While playing the 16th president in Lincoln, British actor Daniel Day Lewis was rumoured to have kept his higher-pitched American accent going for the entire shoot and even went as far as signing his text messages ‘Yours, A.’ For Last of the Mohicans, he spent six months living in the wild, teaching himself to build a canoe and trap and skin animals. His efforts have won him three Oscars.
Robert DeNiro famously got a taxi licence during filming for 1970s hit Taxi Driver and would go round collecting fares on breaks from filming. Heath Ledger was rumoured to have completely lost himself in his role as the Joker in The Dark Knight – his last before his death from an overdose of prescription drugs. The actor locked himself in his apartment for a month prior to filming and slept only two hours a night to realistically play a man on the edge, refusing to speak to crew members out of character throughout the entire filming process.
“I make it a point to stay away from issues that people haven’t dealt with yet – this isn’t therapy, said Louise, who has already welcomed hundreds of actors through the doors of her studio since it opened 12 months ago.
“My classes focus on relaxation, to open up the imagination, then we move into sense memory or scene work. We spend time talking about and psychoanalysing characters. I always encourage my actors to really study their scripts as I believe that’s where the clues are. I’m taking a leaf out of the great Sir Anthony Hopkins’ book with this, as he is famous for reading his scripts 250 times before filming begins.
“Our classes are each three hours long, on Tuesday and Thursday evenings, and I run 12-week courses in method acting that should give you a really good foundation.”

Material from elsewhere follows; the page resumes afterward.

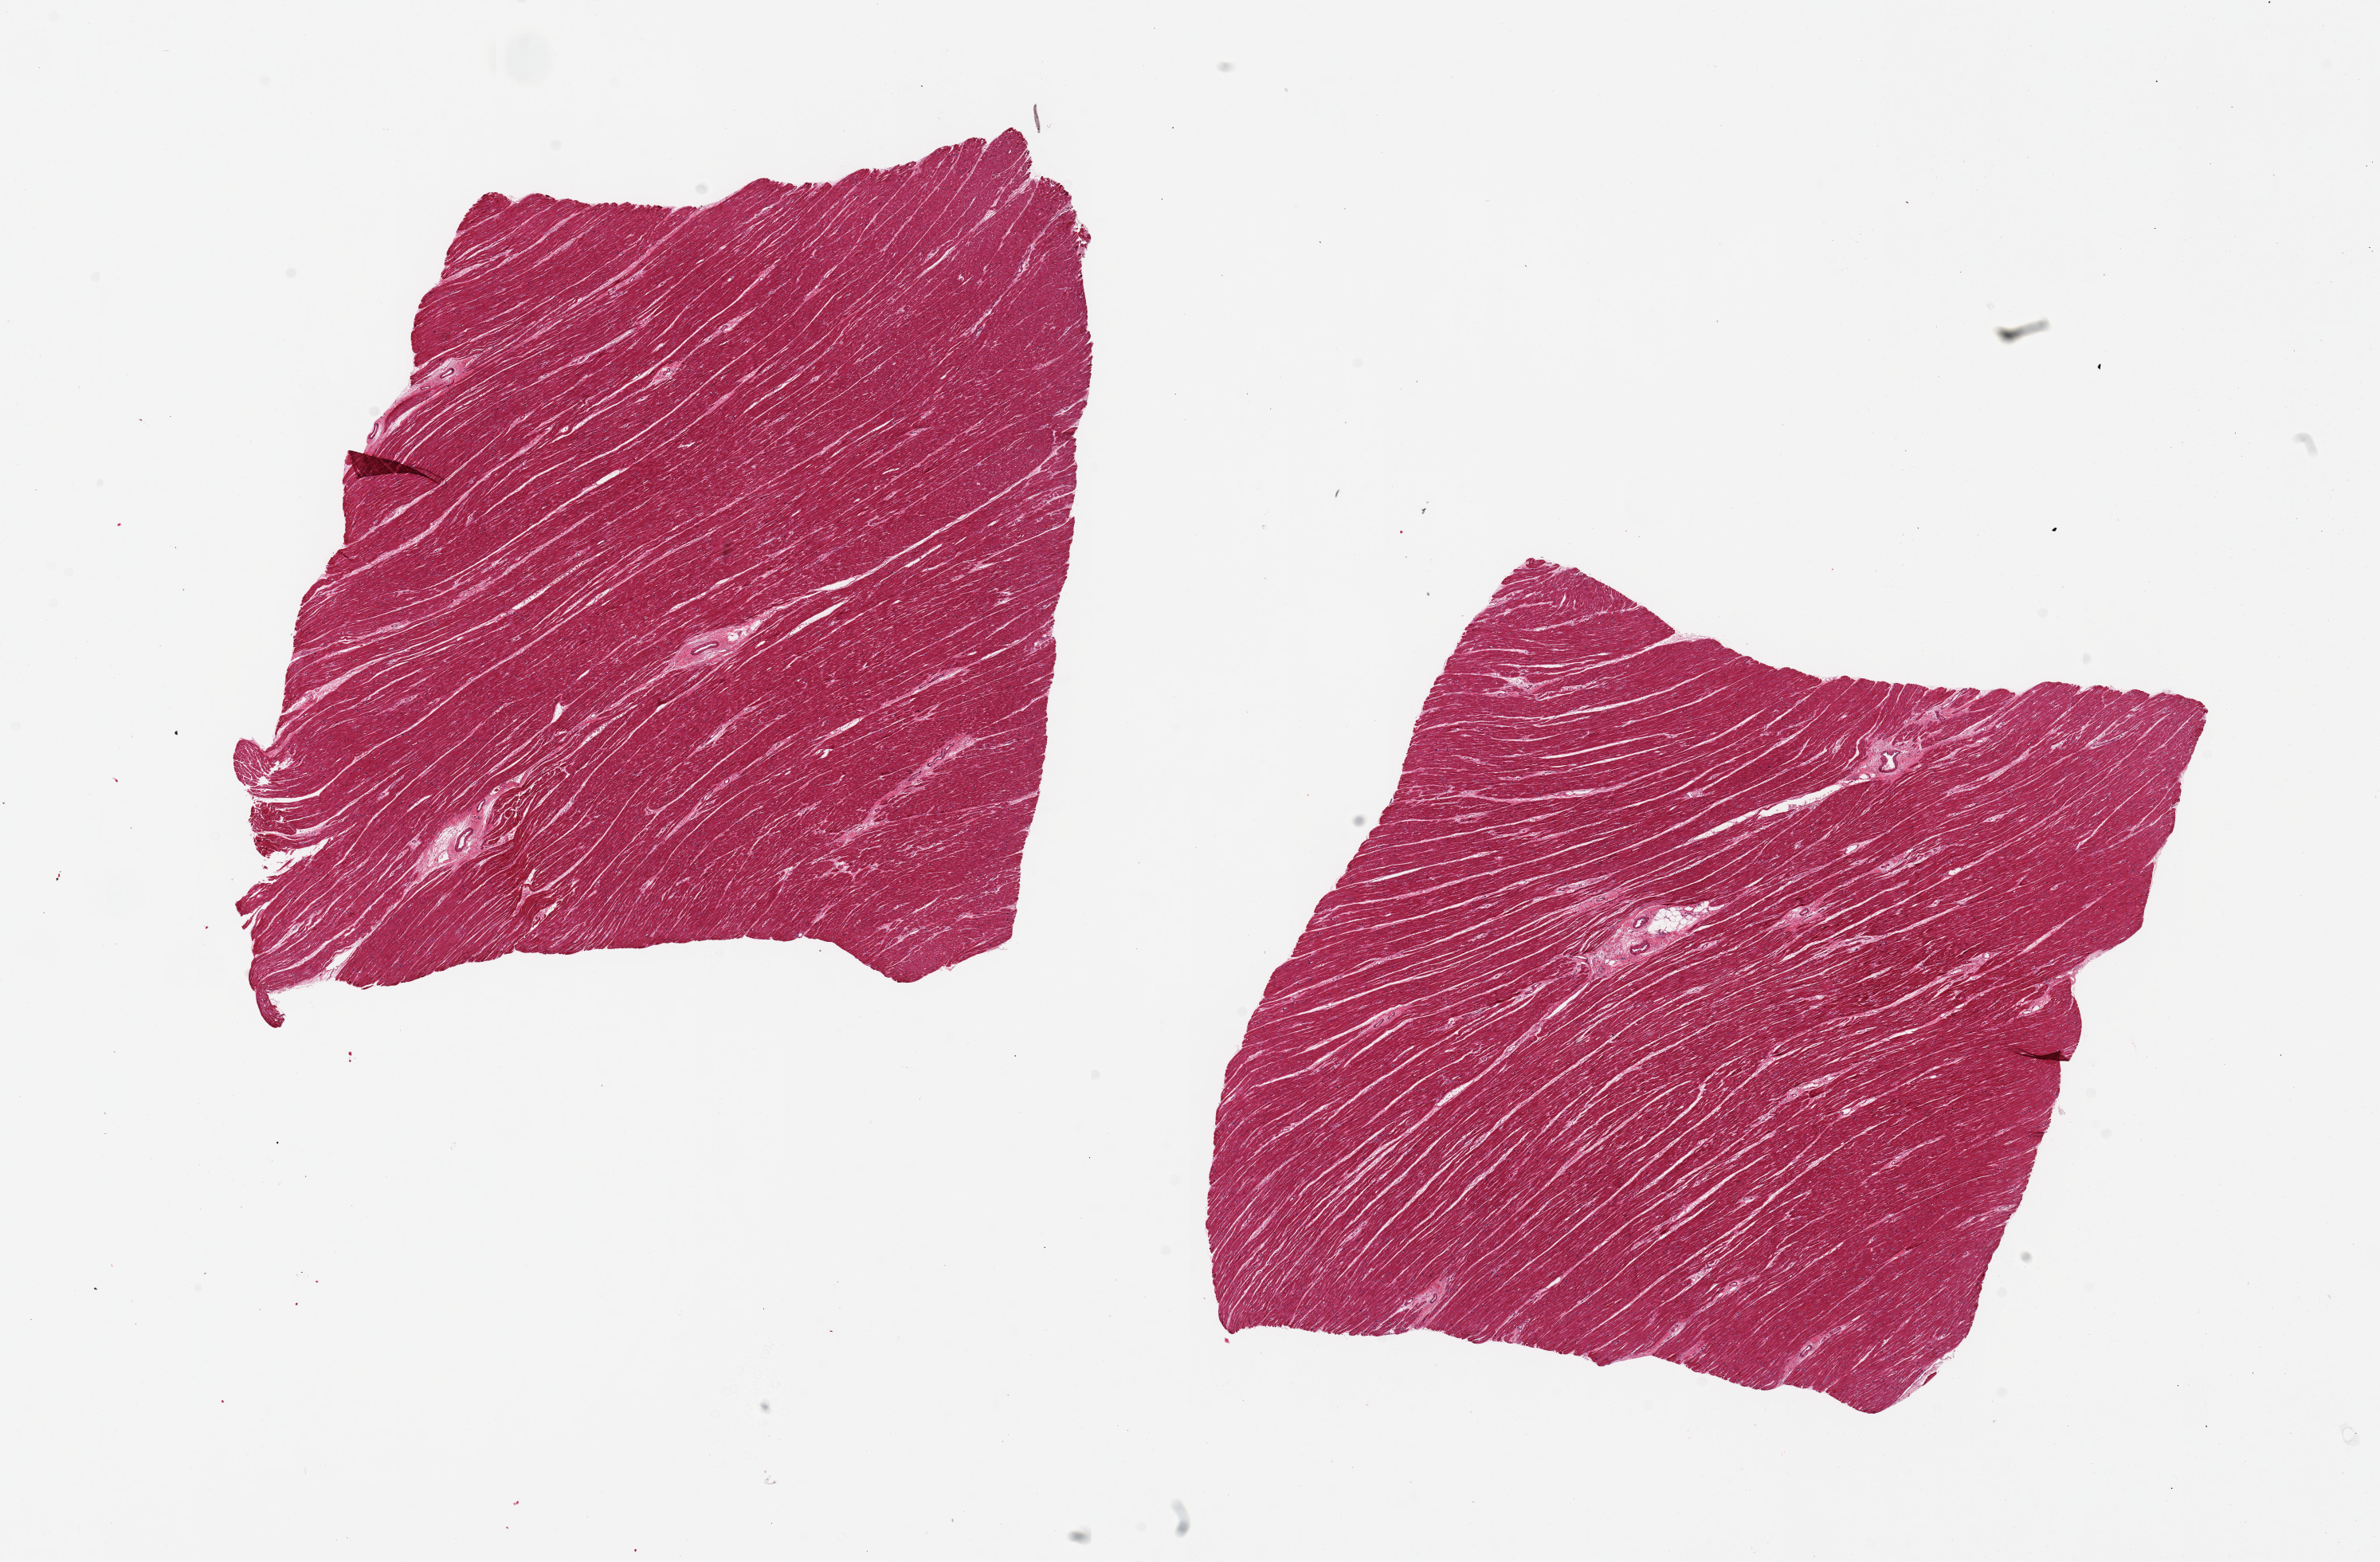
Whole-slide image, H&E stain — whole scanned area (about 23.6 x 15.5 mm) shown as a low-resolution overview, PAXgene-fixed, paraffin-embedded tissue, sampled site (target tissue): heart, tissue donor sample. Donor: male.
Reviewer comment on this tissue sample: 2 pieces, 7.5x7.5 and 7x7mm; mild interstitial fibrosis.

Louise began her own training in Manchester at the Arden School of Theatre, where she eventually went on to work as a supply teacher, before delving more deeply into method acting. And next month Louise plans to continue her own training, travelling to New York to The Actors Studio – the home of method acting – to take part in an intensive masterclass.
But as well as pursuing her own career as an actor, Louise is committed to providing opportunities to actors in the north.
She said: “I work with people as young as 12 or 13, up to around 45, so there’s a nice range.
“Every month I get a casting director in to do a masterclass at the studio and give them the opportunity to see the work my students are doing. A number of them have already gained acting work through this.
“We also have a nice relationship with a Sheffield film company called Let There Be Light and they’ve called on my actors a number of times.